『地球のことをおしえてあげる』
ソフィー・ブラッコール/作・絵 横山 和江/訳
鈴木出版/刊
定価1,760円(税込)
みなさんにとっての地球ってどんなところ?
宇宙にいるかもしれない誰かへの『地球がどんなところかしってる?』という問いから始まるこの本は、世界の多様性を知るユニークな“仕掛け”に満ちている。そして「私達が普通と考えているものは、本当に普通なことなのか?」と考えさせられる1冊だ。
文字は少なく、人や動物の表情と生活ぶりが細やかに描かれている。時折、文中には出てこない“ほかとは違う”といわれるような存在が、絵の中で自分をアピールしている。例えば『空を飛べるのは鳥』というページには飛べない鳥も描かれていて、吹き出しに「私は飛べない」とある。文章の説明が、必ずしも全てにあてはまるわけではないのだ。

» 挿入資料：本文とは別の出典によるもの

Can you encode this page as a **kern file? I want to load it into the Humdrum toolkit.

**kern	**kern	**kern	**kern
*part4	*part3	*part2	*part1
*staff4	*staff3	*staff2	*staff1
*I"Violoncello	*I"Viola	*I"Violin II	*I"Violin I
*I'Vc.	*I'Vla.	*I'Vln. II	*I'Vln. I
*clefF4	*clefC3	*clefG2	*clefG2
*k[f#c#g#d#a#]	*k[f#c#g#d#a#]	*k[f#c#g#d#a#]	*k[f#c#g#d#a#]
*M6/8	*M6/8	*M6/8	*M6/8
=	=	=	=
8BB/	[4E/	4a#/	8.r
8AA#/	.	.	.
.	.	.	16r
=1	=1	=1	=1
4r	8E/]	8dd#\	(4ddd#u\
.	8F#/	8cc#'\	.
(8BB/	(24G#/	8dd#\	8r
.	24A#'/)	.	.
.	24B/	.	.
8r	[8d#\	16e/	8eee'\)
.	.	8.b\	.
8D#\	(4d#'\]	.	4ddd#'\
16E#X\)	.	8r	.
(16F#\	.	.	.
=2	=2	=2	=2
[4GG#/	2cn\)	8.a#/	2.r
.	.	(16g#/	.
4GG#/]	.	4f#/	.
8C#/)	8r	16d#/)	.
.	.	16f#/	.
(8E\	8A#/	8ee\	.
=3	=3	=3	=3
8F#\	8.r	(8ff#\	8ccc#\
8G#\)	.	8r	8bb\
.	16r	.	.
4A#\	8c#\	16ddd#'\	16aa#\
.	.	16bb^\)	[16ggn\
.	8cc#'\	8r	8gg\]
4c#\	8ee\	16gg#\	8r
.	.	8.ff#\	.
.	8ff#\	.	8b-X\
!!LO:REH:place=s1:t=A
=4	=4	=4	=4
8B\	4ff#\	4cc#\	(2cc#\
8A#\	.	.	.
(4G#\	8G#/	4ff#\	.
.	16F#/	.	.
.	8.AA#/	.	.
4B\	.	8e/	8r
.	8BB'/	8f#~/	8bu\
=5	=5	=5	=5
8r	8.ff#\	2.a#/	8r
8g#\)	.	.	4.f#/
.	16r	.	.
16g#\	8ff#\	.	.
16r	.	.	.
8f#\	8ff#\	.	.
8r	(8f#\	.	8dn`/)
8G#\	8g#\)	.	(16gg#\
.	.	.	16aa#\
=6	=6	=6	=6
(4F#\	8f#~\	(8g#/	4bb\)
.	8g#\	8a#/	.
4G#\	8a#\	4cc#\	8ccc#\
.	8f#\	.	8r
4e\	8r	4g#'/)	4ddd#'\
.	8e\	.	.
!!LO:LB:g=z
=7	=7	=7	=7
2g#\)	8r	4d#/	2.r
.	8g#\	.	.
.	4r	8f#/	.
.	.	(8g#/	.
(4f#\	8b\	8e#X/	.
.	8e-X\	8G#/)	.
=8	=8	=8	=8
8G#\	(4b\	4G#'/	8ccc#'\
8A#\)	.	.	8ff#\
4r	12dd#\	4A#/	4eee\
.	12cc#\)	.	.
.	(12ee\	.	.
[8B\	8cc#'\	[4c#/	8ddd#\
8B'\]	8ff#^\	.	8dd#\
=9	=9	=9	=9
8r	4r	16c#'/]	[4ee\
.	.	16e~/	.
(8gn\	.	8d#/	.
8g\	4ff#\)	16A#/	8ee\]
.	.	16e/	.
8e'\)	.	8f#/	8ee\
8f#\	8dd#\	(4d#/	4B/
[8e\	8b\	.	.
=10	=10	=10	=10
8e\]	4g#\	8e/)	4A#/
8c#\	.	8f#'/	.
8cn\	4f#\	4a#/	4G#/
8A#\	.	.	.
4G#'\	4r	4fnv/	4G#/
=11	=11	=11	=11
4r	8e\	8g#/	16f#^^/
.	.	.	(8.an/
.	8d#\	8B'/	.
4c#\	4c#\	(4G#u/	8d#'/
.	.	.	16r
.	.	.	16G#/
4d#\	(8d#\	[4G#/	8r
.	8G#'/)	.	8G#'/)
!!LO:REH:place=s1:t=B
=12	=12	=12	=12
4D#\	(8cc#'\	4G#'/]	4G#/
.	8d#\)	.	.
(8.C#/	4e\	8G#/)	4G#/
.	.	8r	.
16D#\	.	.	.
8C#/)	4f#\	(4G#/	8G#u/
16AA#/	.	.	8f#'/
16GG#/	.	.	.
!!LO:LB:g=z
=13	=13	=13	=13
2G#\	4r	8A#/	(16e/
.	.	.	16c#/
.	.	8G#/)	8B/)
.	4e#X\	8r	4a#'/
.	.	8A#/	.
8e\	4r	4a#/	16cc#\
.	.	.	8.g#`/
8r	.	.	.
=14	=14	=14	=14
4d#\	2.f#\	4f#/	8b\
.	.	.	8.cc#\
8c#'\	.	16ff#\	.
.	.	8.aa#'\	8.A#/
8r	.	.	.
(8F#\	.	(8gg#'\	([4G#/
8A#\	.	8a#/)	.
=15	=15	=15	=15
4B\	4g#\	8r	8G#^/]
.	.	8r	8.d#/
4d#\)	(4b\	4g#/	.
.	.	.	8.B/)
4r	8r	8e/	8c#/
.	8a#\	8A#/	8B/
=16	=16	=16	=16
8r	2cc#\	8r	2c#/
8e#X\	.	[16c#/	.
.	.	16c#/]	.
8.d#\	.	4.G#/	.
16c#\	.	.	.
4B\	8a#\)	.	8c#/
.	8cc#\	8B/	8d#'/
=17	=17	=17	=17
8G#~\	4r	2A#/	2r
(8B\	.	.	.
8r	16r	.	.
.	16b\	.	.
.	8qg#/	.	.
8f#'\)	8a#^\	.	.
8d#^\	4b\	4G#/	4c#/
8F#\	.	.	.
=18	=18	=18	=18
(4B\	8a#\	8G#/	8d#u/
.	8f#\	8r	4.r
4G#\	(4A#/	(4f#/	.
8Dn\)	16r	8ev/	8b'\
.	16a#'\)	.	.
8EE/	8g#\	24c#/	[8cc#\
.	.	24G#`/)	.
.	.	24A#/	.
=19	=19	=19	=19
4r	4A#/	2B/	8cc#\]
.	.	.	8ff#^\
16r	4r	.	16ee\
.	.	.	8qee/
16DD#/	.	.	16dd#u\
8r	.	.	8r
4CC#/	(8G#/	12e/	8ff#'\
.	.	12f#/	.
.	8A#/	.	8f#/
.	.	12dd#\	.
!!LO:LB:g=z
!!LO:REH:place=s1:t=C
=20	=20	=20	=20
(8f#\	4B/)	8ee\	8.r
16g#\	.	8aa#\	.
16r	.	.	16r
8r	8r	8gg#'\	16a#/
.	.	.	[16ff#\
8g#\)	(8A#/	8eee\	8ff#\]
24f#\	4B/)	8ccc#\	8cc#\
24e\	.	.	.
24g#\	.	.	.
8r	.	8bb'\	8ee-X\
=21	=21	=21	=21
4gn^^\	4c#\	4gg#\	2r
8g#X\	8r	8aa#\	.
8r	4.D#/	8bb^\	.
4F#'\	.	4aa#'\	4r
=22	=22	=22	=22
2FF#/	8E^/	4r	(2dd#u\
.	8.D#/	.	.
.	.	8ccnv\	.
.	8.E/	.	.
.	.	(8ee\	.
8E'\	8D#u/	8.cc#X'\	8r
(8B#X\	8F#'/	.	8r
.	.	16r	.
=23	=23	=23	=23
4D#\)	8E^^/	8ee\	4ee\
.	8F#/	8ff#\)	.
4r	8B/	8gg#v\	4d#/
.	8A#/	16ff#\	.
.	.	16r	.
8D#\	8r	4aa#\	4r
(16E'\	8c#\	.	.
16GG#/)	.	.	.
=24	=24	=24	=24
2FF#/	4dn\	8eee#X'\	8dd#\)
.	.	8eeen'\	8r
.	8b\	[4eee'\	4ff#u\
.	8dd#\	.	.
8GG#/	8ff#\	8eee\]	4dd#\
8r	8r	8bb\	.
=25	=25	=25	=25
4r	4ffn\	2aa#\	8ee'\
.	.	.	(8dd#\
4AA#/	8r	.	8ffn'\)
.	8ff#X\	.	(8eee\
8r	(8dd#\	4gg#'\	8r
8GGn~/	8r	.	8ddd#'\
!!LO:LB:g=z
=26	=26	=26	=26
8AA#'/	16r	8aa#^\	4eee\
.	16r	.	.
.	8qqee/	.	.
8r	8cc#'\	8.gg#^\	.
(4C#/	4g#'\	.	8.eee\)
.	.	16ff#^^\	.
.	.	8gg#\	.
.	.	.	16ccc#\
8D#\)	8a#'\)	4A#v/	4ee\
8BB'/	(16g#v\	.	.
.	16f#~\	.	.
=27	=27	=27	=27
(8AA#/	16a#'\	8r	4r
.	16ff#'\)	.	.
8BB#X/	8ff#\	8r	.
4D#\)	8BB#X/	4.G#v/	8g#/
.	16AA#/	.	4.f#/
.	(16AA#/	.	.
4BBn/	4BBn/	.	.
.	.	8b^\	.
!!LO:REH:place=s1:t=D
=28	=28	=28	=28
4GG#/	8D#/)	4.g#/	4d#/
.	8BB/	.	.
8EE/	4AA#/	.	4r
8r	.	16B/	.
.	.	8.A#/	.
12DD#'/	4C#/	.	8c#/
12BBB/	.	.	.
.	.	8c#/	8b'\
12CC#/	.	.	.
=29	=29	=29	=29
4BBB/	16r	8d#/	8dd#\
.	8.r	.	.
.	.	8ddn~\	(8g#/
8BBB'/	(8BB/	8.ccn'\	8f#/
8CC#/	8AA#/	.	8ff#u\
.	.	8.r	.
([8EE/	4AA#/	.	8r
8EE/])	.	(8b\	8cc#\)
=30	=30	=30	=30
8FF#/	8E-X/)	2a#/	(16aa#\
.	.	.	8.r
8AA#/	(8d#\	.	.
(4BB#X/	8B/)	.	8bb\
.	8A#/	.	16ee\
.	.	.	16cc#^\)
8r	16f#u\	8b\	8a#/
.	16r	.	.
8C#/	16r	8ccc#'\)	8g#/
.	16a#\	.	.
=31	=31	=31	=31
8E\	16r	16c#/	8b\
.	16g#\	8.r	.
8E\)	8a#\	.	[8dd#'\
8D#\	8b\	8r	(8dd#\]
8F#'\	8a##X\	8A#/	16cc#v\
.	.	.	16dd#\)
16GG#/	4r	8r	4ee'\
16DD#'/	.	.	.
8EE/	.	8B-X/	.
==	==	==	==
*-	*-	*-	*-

『地球をあらわすためには、かぎりなく色が必要』という部分では、ありきたりな色ではなく「おこらせないで色」「二等賞色」など、思わず楽しくなってしまうような素敵な名前が並んでいる。綺麗な色だけでなく、妙に生活感のある名前の色もあり、そこがとても人間らしい。
自分ならどんな風に地球のことを説明しよう?そもそも宇宙人には言葉が通じるのか?あとがきに「私達には地球しかない」とあるが、本当にそうだろうか?次々に湧き上がる疑問に作者はこう答える。『人間には知らないことがたくさんあります』
絵本は、ふだん本を読まない人でも手に取りやすいし(漢字にルビがあるのは宇宙人のため?)細やかな描写に想像が膨らむ。1ページ1ページに物語を思い描きながら、ぜひ周りと感想を語り合ってみてほしい。序文にもある通り、これは世界中のすべての人々に贈られる本なのだから。